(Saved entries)
◆ ◆ ◆ ◆

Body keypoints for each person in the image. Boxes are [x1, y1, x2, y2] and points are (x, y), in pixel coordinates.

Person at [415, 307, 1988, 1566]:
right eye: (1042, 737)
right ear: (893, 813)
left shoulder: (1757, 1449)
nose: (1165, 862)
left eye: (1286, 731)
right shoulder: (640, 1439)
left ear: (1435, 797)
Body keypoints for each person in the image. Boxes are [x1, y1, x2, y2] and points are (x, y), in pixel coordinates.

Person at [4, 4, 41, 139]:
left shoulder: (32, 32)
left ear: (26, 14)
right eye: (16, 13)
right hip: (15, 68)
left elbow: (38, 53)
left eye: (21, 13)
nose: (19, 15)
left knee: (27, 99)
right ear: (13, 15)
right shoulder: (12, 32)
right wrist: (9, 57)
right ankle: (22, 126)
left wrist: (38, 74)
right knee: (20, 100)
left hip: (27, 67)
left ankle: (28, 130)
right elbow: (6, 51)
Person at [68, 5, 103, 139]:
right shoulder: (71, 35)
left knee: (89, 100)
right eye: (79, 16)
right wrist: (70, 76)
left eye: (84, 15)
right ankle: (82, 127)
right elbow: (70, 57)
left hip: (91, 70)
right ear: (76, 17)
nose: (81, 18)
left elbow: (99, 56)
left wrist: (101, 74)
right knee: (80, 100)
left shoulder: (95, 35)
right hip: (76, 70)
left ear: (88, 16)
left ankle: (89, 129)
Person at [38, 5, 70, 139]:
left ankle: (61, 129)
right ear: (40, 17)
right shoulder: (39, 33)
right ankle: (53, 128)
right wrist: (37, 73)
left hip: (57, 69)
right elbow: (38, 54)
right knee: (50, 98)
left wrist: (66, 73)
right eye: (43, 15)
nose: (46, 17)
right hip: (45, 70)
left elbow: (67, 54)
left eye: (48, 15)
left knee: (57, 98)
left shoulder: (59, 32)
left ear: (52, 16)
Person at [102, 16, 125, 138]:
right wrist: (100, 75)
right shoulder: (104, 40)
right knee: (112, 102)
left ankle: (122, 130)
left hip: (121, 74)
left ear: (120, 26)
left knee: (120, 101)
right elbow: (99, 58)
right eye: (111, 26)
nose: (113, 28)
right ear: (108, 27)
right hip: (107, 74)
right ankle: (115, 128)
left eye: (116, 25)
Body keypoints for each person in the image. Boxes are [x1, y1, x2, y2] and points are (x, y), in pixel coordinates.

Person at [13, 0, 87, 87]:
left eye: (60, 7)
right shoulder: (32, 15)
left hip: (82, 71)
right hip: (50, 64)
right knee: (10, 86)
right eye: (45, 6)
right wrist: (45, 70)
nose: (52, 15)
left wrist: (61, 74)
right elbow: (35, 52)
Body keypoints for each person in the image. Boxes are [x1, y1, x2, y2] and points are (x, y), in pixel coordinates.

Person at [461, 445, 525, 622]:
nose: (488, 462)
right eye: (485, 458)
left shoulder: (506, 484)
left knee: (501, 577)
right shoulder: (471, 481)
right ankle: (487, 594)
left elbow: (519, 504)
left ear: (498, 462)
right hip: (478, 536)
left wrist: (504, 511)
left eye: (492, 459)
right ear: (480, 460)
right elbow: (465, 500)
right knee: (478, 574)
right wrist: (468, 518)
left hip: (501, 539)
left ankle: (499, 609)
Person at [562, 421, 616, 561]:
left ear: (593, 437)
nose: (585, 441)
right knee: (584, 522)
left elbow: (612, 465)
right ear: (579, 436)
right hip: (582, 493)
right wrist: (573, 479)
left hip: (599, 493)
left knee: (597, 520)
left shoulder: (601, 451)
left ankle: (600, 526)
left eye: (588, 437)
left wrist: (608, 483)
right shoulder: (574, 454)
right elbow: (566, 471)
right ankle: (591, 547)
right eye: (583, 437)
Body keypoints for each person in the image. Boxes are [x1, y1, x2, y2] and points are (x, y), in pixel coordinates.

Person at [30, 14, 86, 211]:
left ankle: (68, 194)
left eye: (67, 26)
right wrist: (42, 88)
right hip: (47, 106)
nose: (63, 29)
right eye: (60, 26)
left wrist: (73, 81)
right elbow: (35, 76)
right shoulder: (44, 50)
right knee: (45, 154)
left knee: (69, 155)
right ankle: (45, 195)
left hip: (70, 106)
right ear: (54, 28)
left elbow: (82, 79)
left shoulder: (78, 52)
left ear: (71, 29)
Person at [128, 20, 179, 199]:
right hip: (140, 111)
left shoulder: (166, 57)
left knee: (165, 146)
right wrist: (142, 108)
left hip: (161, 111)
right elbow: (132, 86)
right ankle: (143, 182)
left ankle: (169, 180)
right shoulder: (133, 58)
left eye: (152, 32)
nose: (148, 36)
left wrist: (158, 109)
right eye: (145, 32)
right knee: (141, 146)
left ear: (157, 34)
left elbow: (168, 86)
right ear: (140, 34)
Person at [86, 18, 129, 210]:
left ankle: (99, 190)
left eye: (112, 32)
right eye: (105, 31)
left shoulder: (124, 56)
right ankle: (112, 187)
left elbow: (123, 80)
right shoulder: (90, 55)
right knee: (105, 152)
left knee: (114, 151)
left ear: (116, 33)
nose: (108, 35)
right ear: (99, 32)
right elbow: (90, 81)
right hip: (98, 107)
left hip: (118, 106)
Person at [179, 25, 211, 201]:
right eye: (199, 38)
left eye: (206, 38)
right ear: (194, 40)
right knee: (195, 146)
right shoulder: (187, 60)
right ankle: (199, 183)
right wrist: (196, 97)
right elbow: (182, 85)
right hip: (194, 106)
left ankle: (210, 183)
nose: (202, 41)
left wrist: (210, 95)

◆ ◆ ◆ ◆

**What this task involves:** Up to and including the last line above, starting with the line that contains "right hip: (98, 107)", return each line exactly and nothing else.

**Problem solution:**
right hip: (98, 107)
left hip: (118, 106)
Person at [179, 25, 211, 201]:
right eye: (199, 38)
left eye: (206, 38)
right ear: (194, 40)
right knee: (195, 146)
right shoulder: (187, 60)
right ankle: (199, 183)
right wrist: (196, 97)
right elbow: (182, 85)
right hip: (194, 106)
left ankle: (210, 183)
nose: (202, 41)
left wrist: (210, 95)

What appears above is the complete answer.